In what way? How does IT do anything without the context of business? I don't even know what that would mean. There is business without IT, of course. But IT is an aspect of business. Outside of a business context, there is nothing like IT.
-
In my thinking the scenario is:
You just need paper to write on. You can either use the paper you get at Staples that many other people use and is fine, or the special paper that your paper manufacturer is recommending.
Apparently the "better" paper lasts longer, doesn't tear as easily, but you've been in business for 20 years using regular paper, so you think you'll be OK.
-
@scottalanmiller said:
@art_of_shred said:
@scottalanmiller said:
There really is no IT without business (e.g. owner) perspective. The two are one and the same.
Strongly disagree.
In what way? How does IT do anything without the context of business? I don't even know what that would mean. There is business without IT, of course. But IT is an aspect of business. Outside of a business context, there is nothing like IT.
What you are in essence saying is that IT is as important to the owner as the business is to IT. It may be true on paper, within a certain frame of reference, but I have hardly ever experienced a situation where the owner treated IT as something of influence. To the average business owner, IT is a necessary evil (complete overhead). The fact that you assess it completely from the other side shows a "how it looks from the IT side" perspective.
-
@BRRABill said:
Apparently the "better" paper lasts longer, doesn't tear as easily, but you've been in business for 20 years using regular paper, so you think you'll be OK.

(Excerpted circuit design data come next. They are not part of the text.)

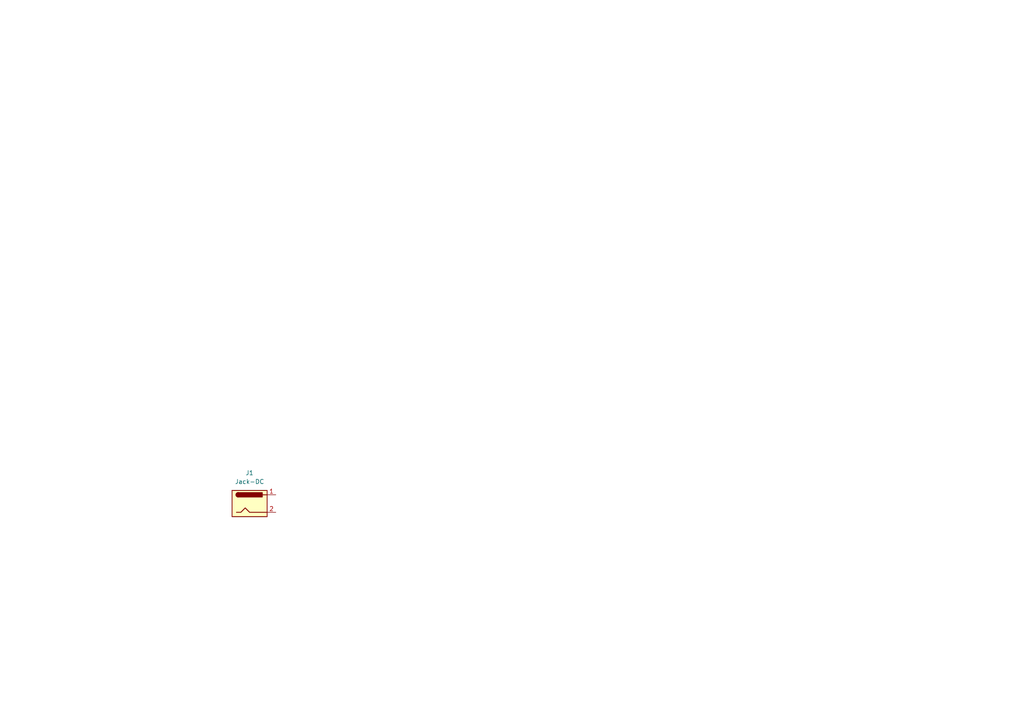
<source format=kicad_sch>
(kicad_sch
	(version 20231120)
	(generator "eeschema")
	(generator_version "8.0")
	(uuid "defbae3d-dec0-4e7a-9f2e-48f0f065f11c")
	(paper "A4")
	
	(symbol
		(lib_id "Connector:Jack-DC")
		(at 72.39 146.05 0)
		(unit 1)
		(exclude_from_sim no)
		(in_bom yes)
		(on_board yes)
		(dnp no)
		(fields_autoplaced yes)
		(uuid "392a7f16-eba1-4eeb-b25f-aaddc5e63a2d")
		(property "Reference" "J1"
			(at 72.39 137.16 0)
			(effects
				(font
					(size 1.27 1.27)
				)
			)
		)
		(property "Value" "Jack-DC"
			(at 72.39 139.7 0)
			(effects
				(font
					(size 1.27 1.27)
				)
			)
		)
		(property "Footprint" ""
			(at 73.66 147.066 0)
			(effects
				(font
					(size 1.27 1.27)
				)
				(hide yes)
			)
		)
		(property "Datasheet" "~"
			(at 73.66 147.066 0)
			(effects
				(font
					(size 1.27 1.27)
				)
				(hide yes)
			)
		)
		(property "Description" "DC Barrel Jack"
			(at 72.39 146.05 0)
			(effects
				(font
					(size 1.27 1.27)
				)
				(hide yes)
			)
		)
		(pin "2"
			(uuid "3669d594-77cb-4f15-84cb-01f4063df524")
		)
		(pin "1"
			(uuid "91d249f6-7d30-415f-be24-3a63de75580e")
		)
		(instances
			(project ""
				(path "/defbae3d-dec0-4e7a-9f2e-48f0f065f11c"
					(reference "J1")
					(unit 1)
				)
			)
		)
	)
	(sheet_instances
		(path "/"
			(page "1")
		)
	)
)

</source>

That's fine, I agree. I'm not saying that there aren't reasons why businesses make bad decisions. They don't know any better, they don't take the time to reconsider buying decisions even at the time of buying, they lack the advisement, they don't have a good understanding of risk, they feel that they are too busy to address decision making, accident, etc.
But it is super critical that we understand the difference between knowing when a bad or potentially bad decision is made and when we are excusing bad decision making and when we are excusing bad decisions. No matter how much it makes sense that someone makes a bad decision does not mean that the decision is good, only that there is excuse for it (good or bad.)
-
@art_of_shred said:
What you are in essence saying is that IT is as important to the owner as the business is to IT.
Not at all, I'm saying that IT is an artefact of business and there is no IT without business. There cannot conceptually be an "IT decision that doesn't account for the business needs" - because the one and only context for IT decisions is the business.
The idea of "IT in a vacuum ignoring business needs", I am arguing, isn't IT at all. But rather just some other thing like "computer operations." IT, by definition, is a business function, IMHO. That's one of the reasons why things like Geek Squad are not IT - they have no business context, they work on computers for computers' sake. But in IT we work on computers for the business' sake.
-
@art_of_shred said:
The fact that you assess it completely from the other side shows a "how it looks from the IT side" perspective.
What IT perspective am I bringing at all? It's purely a business discussion. It's only because we are talking about an application that the aspect of the business happens to be IT. But the ideas of functionality, risk, cost, profit, efficiency are purely business ones and not IT ones.